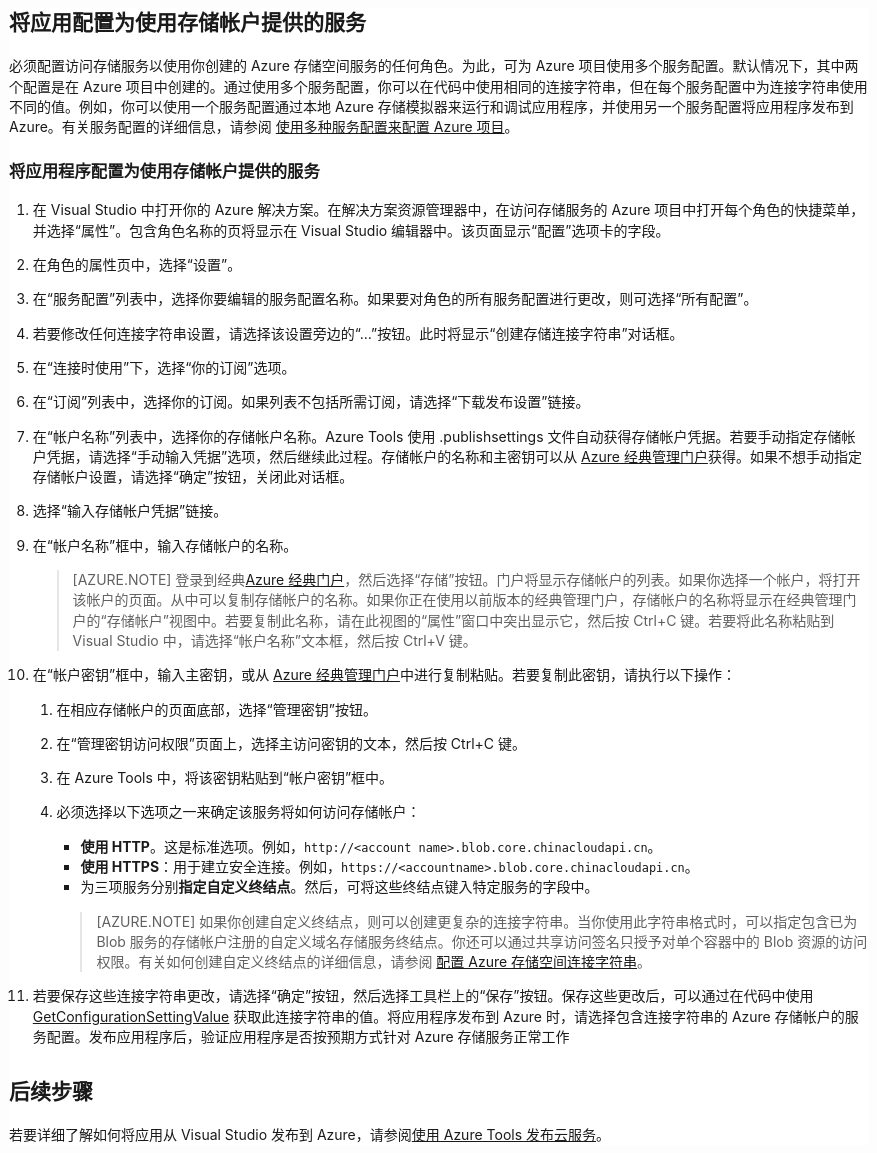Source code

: ## 将应用配置为使用存储帐户提供的服务

必须配置访问存储服务以使用你创建的 Azure 存储空间服务的任何角色。为此，可为 Azure 项目使用多个服务配置。默认情况下，其中两个配置是在 Azure 项目中创建的。通过使用多个服务配置，你可以在代码中使用相同的连接字符串，但在每个服务配置中为连接字符串使用不同的值。例如，你可以使用一个服务配置通过本地 Azure 存储模拟器来运行和调试应用程序，并使用另一个服务配置将应用程序发布到 Azure。有关服务配置的详细信息，请参阅 [使用多种服务配置来配置 Azure 项目](/documentation/articles/vs-azure-tools-multiple-services-project-configurations/)。

### 将应用程序配置为使用存储帐户提供的服务

1. 在 Visual Studio 中打开你的 Azure 解决方案。在解决方案资源管理器中，在访问存储服务的 Azure 项目中打开每个角色的快捷菜单，并选择“属性”。包含角色名称的页将显示在 Visual Studio 编辑器中。该页面显示“配置”选项卡的字段。

1. 在角色的属性页中，选择“设置”。

1. 在“服务配置”列表中，选择你要编辑的服务配置名称。如果要对角色的所有服务配置进行更改，则可选择“所有配置”。

1. 若要修改任何连接字符串设置，请选择该设置旁边的“…”按钮。此时将显示“创建存储连接字符串”对话框。

1. 在“连接时使用”下，选择“你的订阅”选项。

1. 在“订阅”列表中，选择你的订阅。如果列表不包括所需订阅，请选择“下载发布设置”链接。

1. 在“帐户名称”列表中，选择你的存储帐户名称。Azure Tools 使用 .publishsettings 文件自动获得存储帐户凭据。若要手动指定存储帐户凭据，请选择“手动输入凭据”选项，然后继续此过程。存储帐户的名称和主密钥可以从 [Azure 经典管理门户](http://manage.windowsazure.cn)获得。如果不想手动指定存储帐户设置，请选择“确定”按钮，关闭此对话框。

1. 选择“输入存储帐户凭据”链接。

1. 在“帐户名称”框中，输入存储帐户的名称。

    >[AZURE.NOTE] 登录到经典[Azure 经典门户](http://manage.windowsazure.cn/)，然后选择“存储”按钮。门户将显示存储帐户的列表。如果你选择一个帐户，将打开该帐户的页面。从中可以复制存储帐户的名称。如果你正在使用以前版本的经典管理门户，存储帐户的名称将显示在经典管理门户的“存储帐户”视图中。若要复制此名称，请在此视图的“属性”窗口中突出显示它，然后按 Ctrl+C 键。若要将此名称粘贴到 Visual Studio 中，请选择“帐户名称”文本框，然后按 Ctrl+V 键。

1. 在“帐户密钥”框中，输入主密钥，或从 [Azure 经典管理门户](http://manage.windowsazure.cn)中进行复制粘贴。若要复制此密钥，请执行以下操作：

    1. 在相应存储帐户的页面底部，选择“管理密钥”按钮。

    1. 在“管理密钥访问权限”页面上，选择主访问密钥的文本，然后按 Ctrl+C 键。

    1. 在 Azure Tools 中，将该密钥粘贴到“帐户密钥”框中。

    1. 必须选择以下选项之一来确定该服务将如何访问存储帐户：
        - **使用 HTTP**。这是标准选项。例如，`http://<account name>.blob.core.chinacloudapi.cn`。
        - **使用 HTTPS**：用于建立安全连接。例如，`https://<accountname>.blob.core.chinacloudapi.cn`。
        - 为三项服务分别**指定自定义终结点**。然后，可将这些终结点键入特定服务的字段中。

        >[AZURE.NOTE] 如果你创建自定义终结点，则可以创建更复杂的连接字符串。当你使用此字符串格式时，可以指定包含已为 Blob 服务的存储帐户注册的自定义域名存储服务终结点。你还可以通过共享访问签名只授予对单个容器中的 Blob 资源的访问权限。有关如何创建自定义终结点的详细信息，请参阅 [配置 Azure 存储空间连接字符串](/documentation/articles/storage-configure-connection-string/)。

1. 若要保存这些连接字符串更改，请选择“确定”按钮，然后选择工具栏上的“保存”按钮。保存这些更改后，可以通过在代码中使用 [GetConfigurationSettingValue](https://msdn.microsoft.com/zh-cn/library/azure/microsoft.windowsazure.serviceruntime.roleenvironment.getconfigurationsettingvalue.aspx) 获取此连接字符串的值。将应用程序发布到 Azure 时，请选择包含连接字符串的 Azure 存储帐户的服务配置。发布应用程序后，验证应用程序是否按预期方式针对 Azure 存储服务正常工作

## 后续步骤

若要详细了解如何将应用从 Visual Studio 发布到 Azure，请参阅[使用 Azure Tools 发布云服务](/documentation/articles/vs-azure-tools-publishing-a-cloud-service/)。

####

**Activity**
Give back, word for word, the lines from the one with "- 为三项服务分别**指定自" through the last line of the entries, both included, and no other line.

**Solution for this exercise**
        - 为三项服务分别**指定自定义终结点**。然后，可将这些终结点键入特定服务的字段中。

        >[AZURE.NOTE] 如果你创建自定义终结点，则可以创建更复杂的连接字符串。当你使用此字符串格式时，可以指定包含已为 Blob 服务的存储帐户注册的自定义域名存储服务终结点。你还可以通过共享访问签名只授予对单个容器中的 Blob 资源的访问权限。有关如何创建自定义终结点的详细信息，请参阅 [配置 Azure 存储空间连接字符串](/documentation/articles/storage-configure-connection-string/)。

1. 若要保存这些连接字符串更改，请选择“确定”按钮，然后选择工具栏上的“保存”按钮。保存这些更改后，可以通过在代码中使用 [GetConfigurationSettingValue](https://msdn.microsoft.com/zh-cn/library/azure/microsoft.windowsazure.serviceruntime.roleenvironment.getconfigurationsettingvalue.aspx) 获取此连接字符串的值。将应用程序发布到 Azure 时，请选择包含连接字符串的 Azure 存储帐户的服务配置。发布应用程序后，验证应用程序是否按预期方式针对 Azure 存储服务正常工作

## 后续步骤

若要详细了解如何将应用从 Visual Studio 发布到 Azure，请参阅[使用 Azure Tools 发布云服务](/documentation/articles/vs-azure-tools-publishing-a-cloud-service/)。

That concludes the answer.